Masih tersisa 31.845 desa yang belum terlayani akses telepon dan pesan singkat
Dwi Tupani
Media Indonesia (20/08/2009) – Pemerintah menargetkan seluruh desa dan kecamatan di Tanah Air telah terhubung dengan infrastrukur informatika telepon dan internet di 2010.
Dwi Tupani
Media Indonesia (20/08/2009) – Pemerintah menargetkan seluruh desa dan kecamatan di Tanah Air telah terhubung dengan infrastrukur informatika telepon dan internet di 2010.
Demikian pula seluruh daerah di perbatasan sudah dapat menerima siaran TVRI dan RRI, tahun depan.
“Pembangunan infrastruktur informatika dan telekomunikasi dasar ke seluruh pelosok Tanah Air adalah wujud nyata dari tekad bersama membangun kesatuan Indonesia,” kata Presiden Susilo Bambang Yudhoyono, saat berpitado pada Sidang Paripurna Dewan Perwakilan Daerah (DPD) RI, di Gedung DPR-RI, Jakarta, kemarin.
Pembangunan infrastruktur telekomunikasi itu masuk ke keberhasilan paradigma pembangunan untuk semua yang memerlukan beberapa prasyarat. Yakni perbaikan kemakmuran dan kualitas hidup rakyat secara merata, yang ditentukan oleh ketersediaan infrastruktur mendasar.
Namun, koordinator Working Group on Restructuring Power Sector (WGRPS) Febby Tumiwa menilai, target telepon dan internet pedesaan di 2010, harus berhadapan dengan realitas masih rendahnya rasio elektrifikasi nasional.
Pasalnya, hingga kini, rasio elektrifikasi yang mencerminakan ketersambungan listrik di masyarakat baru 65%.

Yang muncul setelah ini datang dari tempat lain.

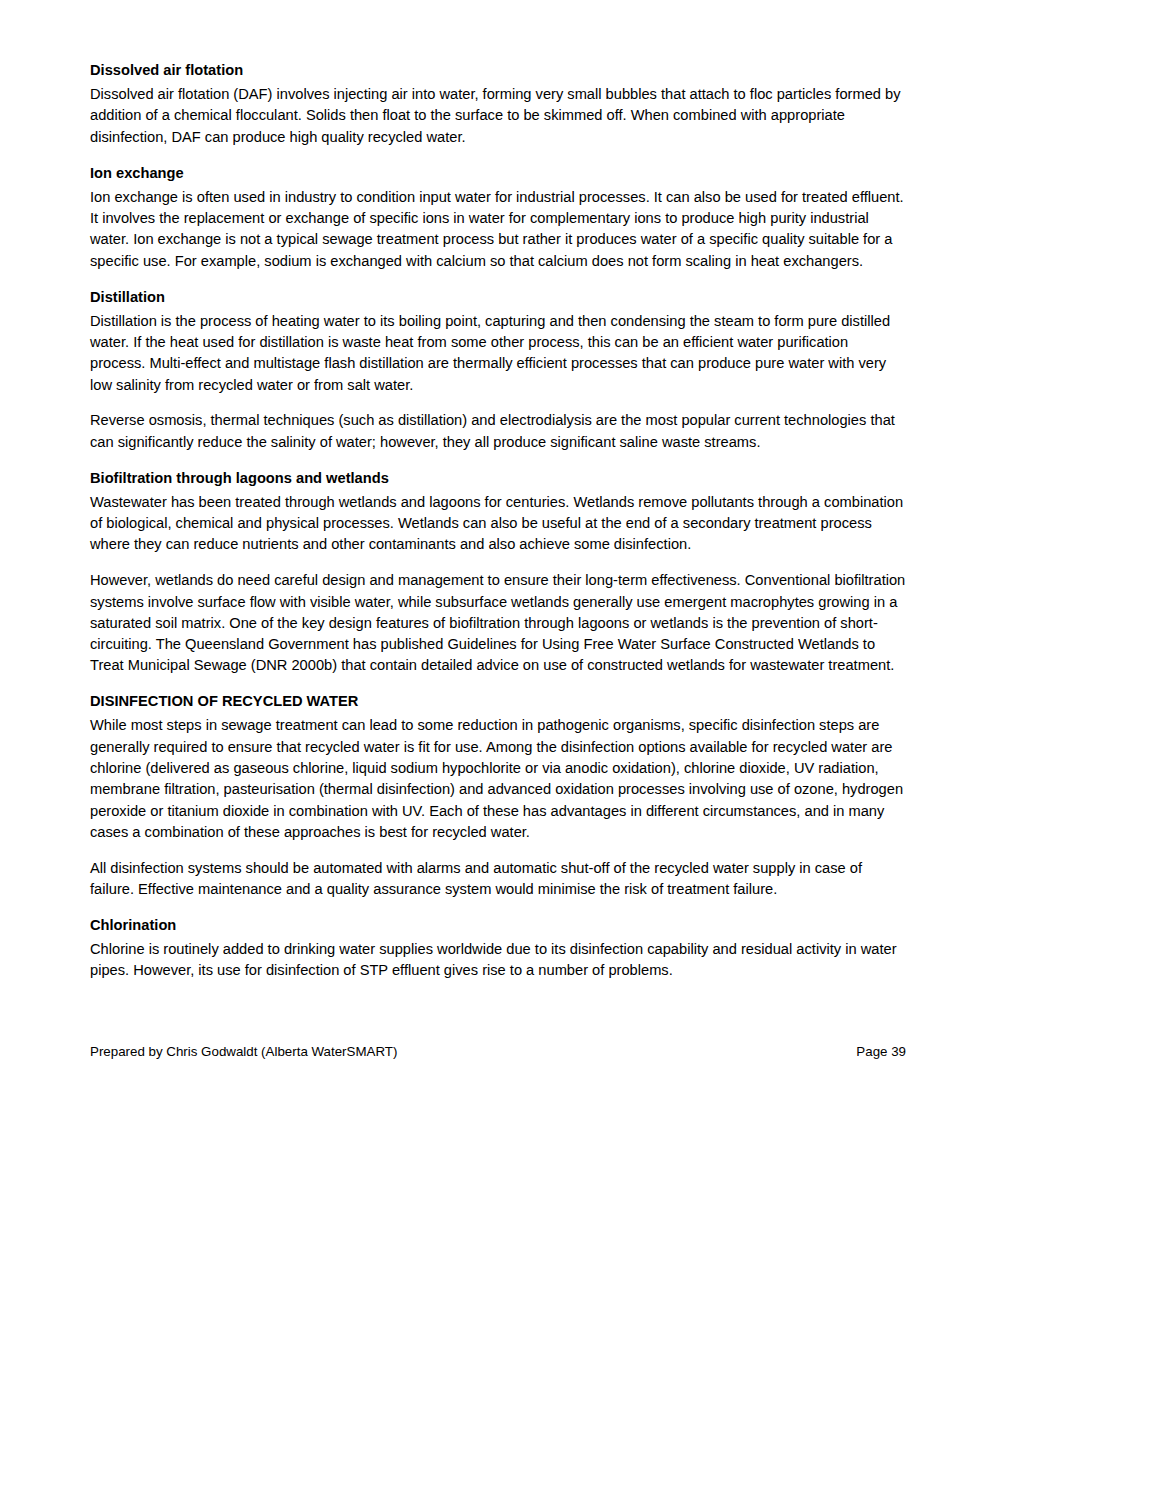Dissolved air flotation
Dissolved air flotation (DAF) involves injecting air into water, forming very small bubbles that attach to floc particles formed by addition of a chemical flocculant. Solids then float to the surface to be skimmed off. When combined with appropriate disinfection, DAF can produce high quality recycled water.
Ion exchange
Ion exchange is often used in industry to condition input water for industrial processes. It can also be used for treated effluent. It involves the replacement or exchange of specific ions in water for complementary ions to produce high purity industrial water. Ion exchange is not a typical sewage treatment process but rather it produces water of a specific quality suitable for a specific use. For example, sodium is exchanged with calcium so that calcium does not form scaling in heat exchangers.
Distillation
Distillation is the process of heating water to its boiling point, capturing and then condensing the steam to form pure distilled water. If the heat used for distillation is waste heat from some other process, this can be an efficient water purification process. Multi-effect and multistage flash distillation are thermally efficient processes that can produce pure water with very low salinity from recycled water or from salt water.
Reverse osmosis, thermal techniques (such as distillation) and electrodialysis are the most popular current technologies that can significantly reduce the salinity of water; however, they all produce significant saline waste streams.
Biofiltration through lagoons and wetlands
Wastewater has been treated through wetlands and lagoons for centuries. Wetlands remove pollutants through a combination of biological, chemical and physical processes. Wetlands can also be useful at the end of a secondary treatment process where they can reduce nutrients and other contaminants and also achieve some disinfection.
However, wetlands do need careful design and management to ensure their long-term effectiveness. Conventional biofiltration systems involve surface flow with visible water, while subsurface wetlands generally use emergent macrophytes growing in a saturated soil matrix. One of the key design features of biofiltration through lagoons or wetlands is the prevention of short-circuiting. The Queensland Government has published Guidelines for Using Free Water Surface Constructed Wetlands to Treat Municipal Sewage (DNR 2000b) that contain detailed advice on use of constructed wetlands for wastewater treatment.
DISINFECTION OF RECYCLED WATER
While most steps in sewage treatment can lead to some reduction in pathogenic organisms, specific disinfection steps are generally required to ensure that recycled water is fit for use. Among the disinfection options available for recycled water are chlorine (delivered as gaseous chlorine, liquid sodium hypochlorite or via anodic oxidation), chlorine dioxide, UV radiation, membrane filtration, pasteurisation (thermal disinfection) and advanced oxidation processes involving use of ozone, hydrogen peroxide or titanium dioxide in combination with UV. Each of these has advantages in different circumstances, and in many cases a combination of these approaches is best for recycled water.
All disinfection systems should be automated with alarms and automatic shut-off of the recycled water supply in case of failure. Effective maintenance and a quality assurance system would minimise the risk of treatment failure.
Chlorination
Chlorine is routinely added to drinking water supplies worldwide due to its disinfection capability and residual activity in water pipes. However, its use for disinfection of STP effluent gives rise to a number of problems.
Prepared by Chris Godwaldt (Alberta WaterSMART) Page 39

“Kalau mau berpikir rasional, sangat sulit untuk merealisasikan target itu. Karena rasio elektrifikasi masih rendah. Target 2020 untuk 100% elektrifikasi saja masih belum tentu terealisasi.”
Solar cell
Berbeda dengan Febby, Kepala Pusat Komunikasi Publik Depkominfo Gatot S Dewa Broto optimistis bahwa target penyediaan telepon dan internet di semua daerah pada akhir 2010 dapat terwujud tanpa halangan listrik.
Pasalnya, sistem yang tengah dibangun oleh Departemen Komunikasi dan Informatika (Depkominfo) untuk pengadaan penyediaan jasa akses telekomunikasi perdesaan (universal service obligation/USO) menggunakn sistem solar cell (energi matahari).
“Soalnya sistemnya itu pakai solar cell. Operator yang memenangi tender USO inilah yang bertanggung jawab untuk membangun solar cell-nya. Jadi akses listrik tidak jadi kendala,” tegasnya.
Dia lalu merujuk desa yang telah berhasil menerapkan sistem itu, di Bengkulu Utara. Salah satu desa di Kecamatan Lais itu bisa mendapatkan fasilitas telepon meskipun tidak ada ketersediaan listrik di daerahnya.
Operator yang memenangi tender USO di daerah itu membangun sarana solar cell agar fasilitas telepon dapat diaplikasikan.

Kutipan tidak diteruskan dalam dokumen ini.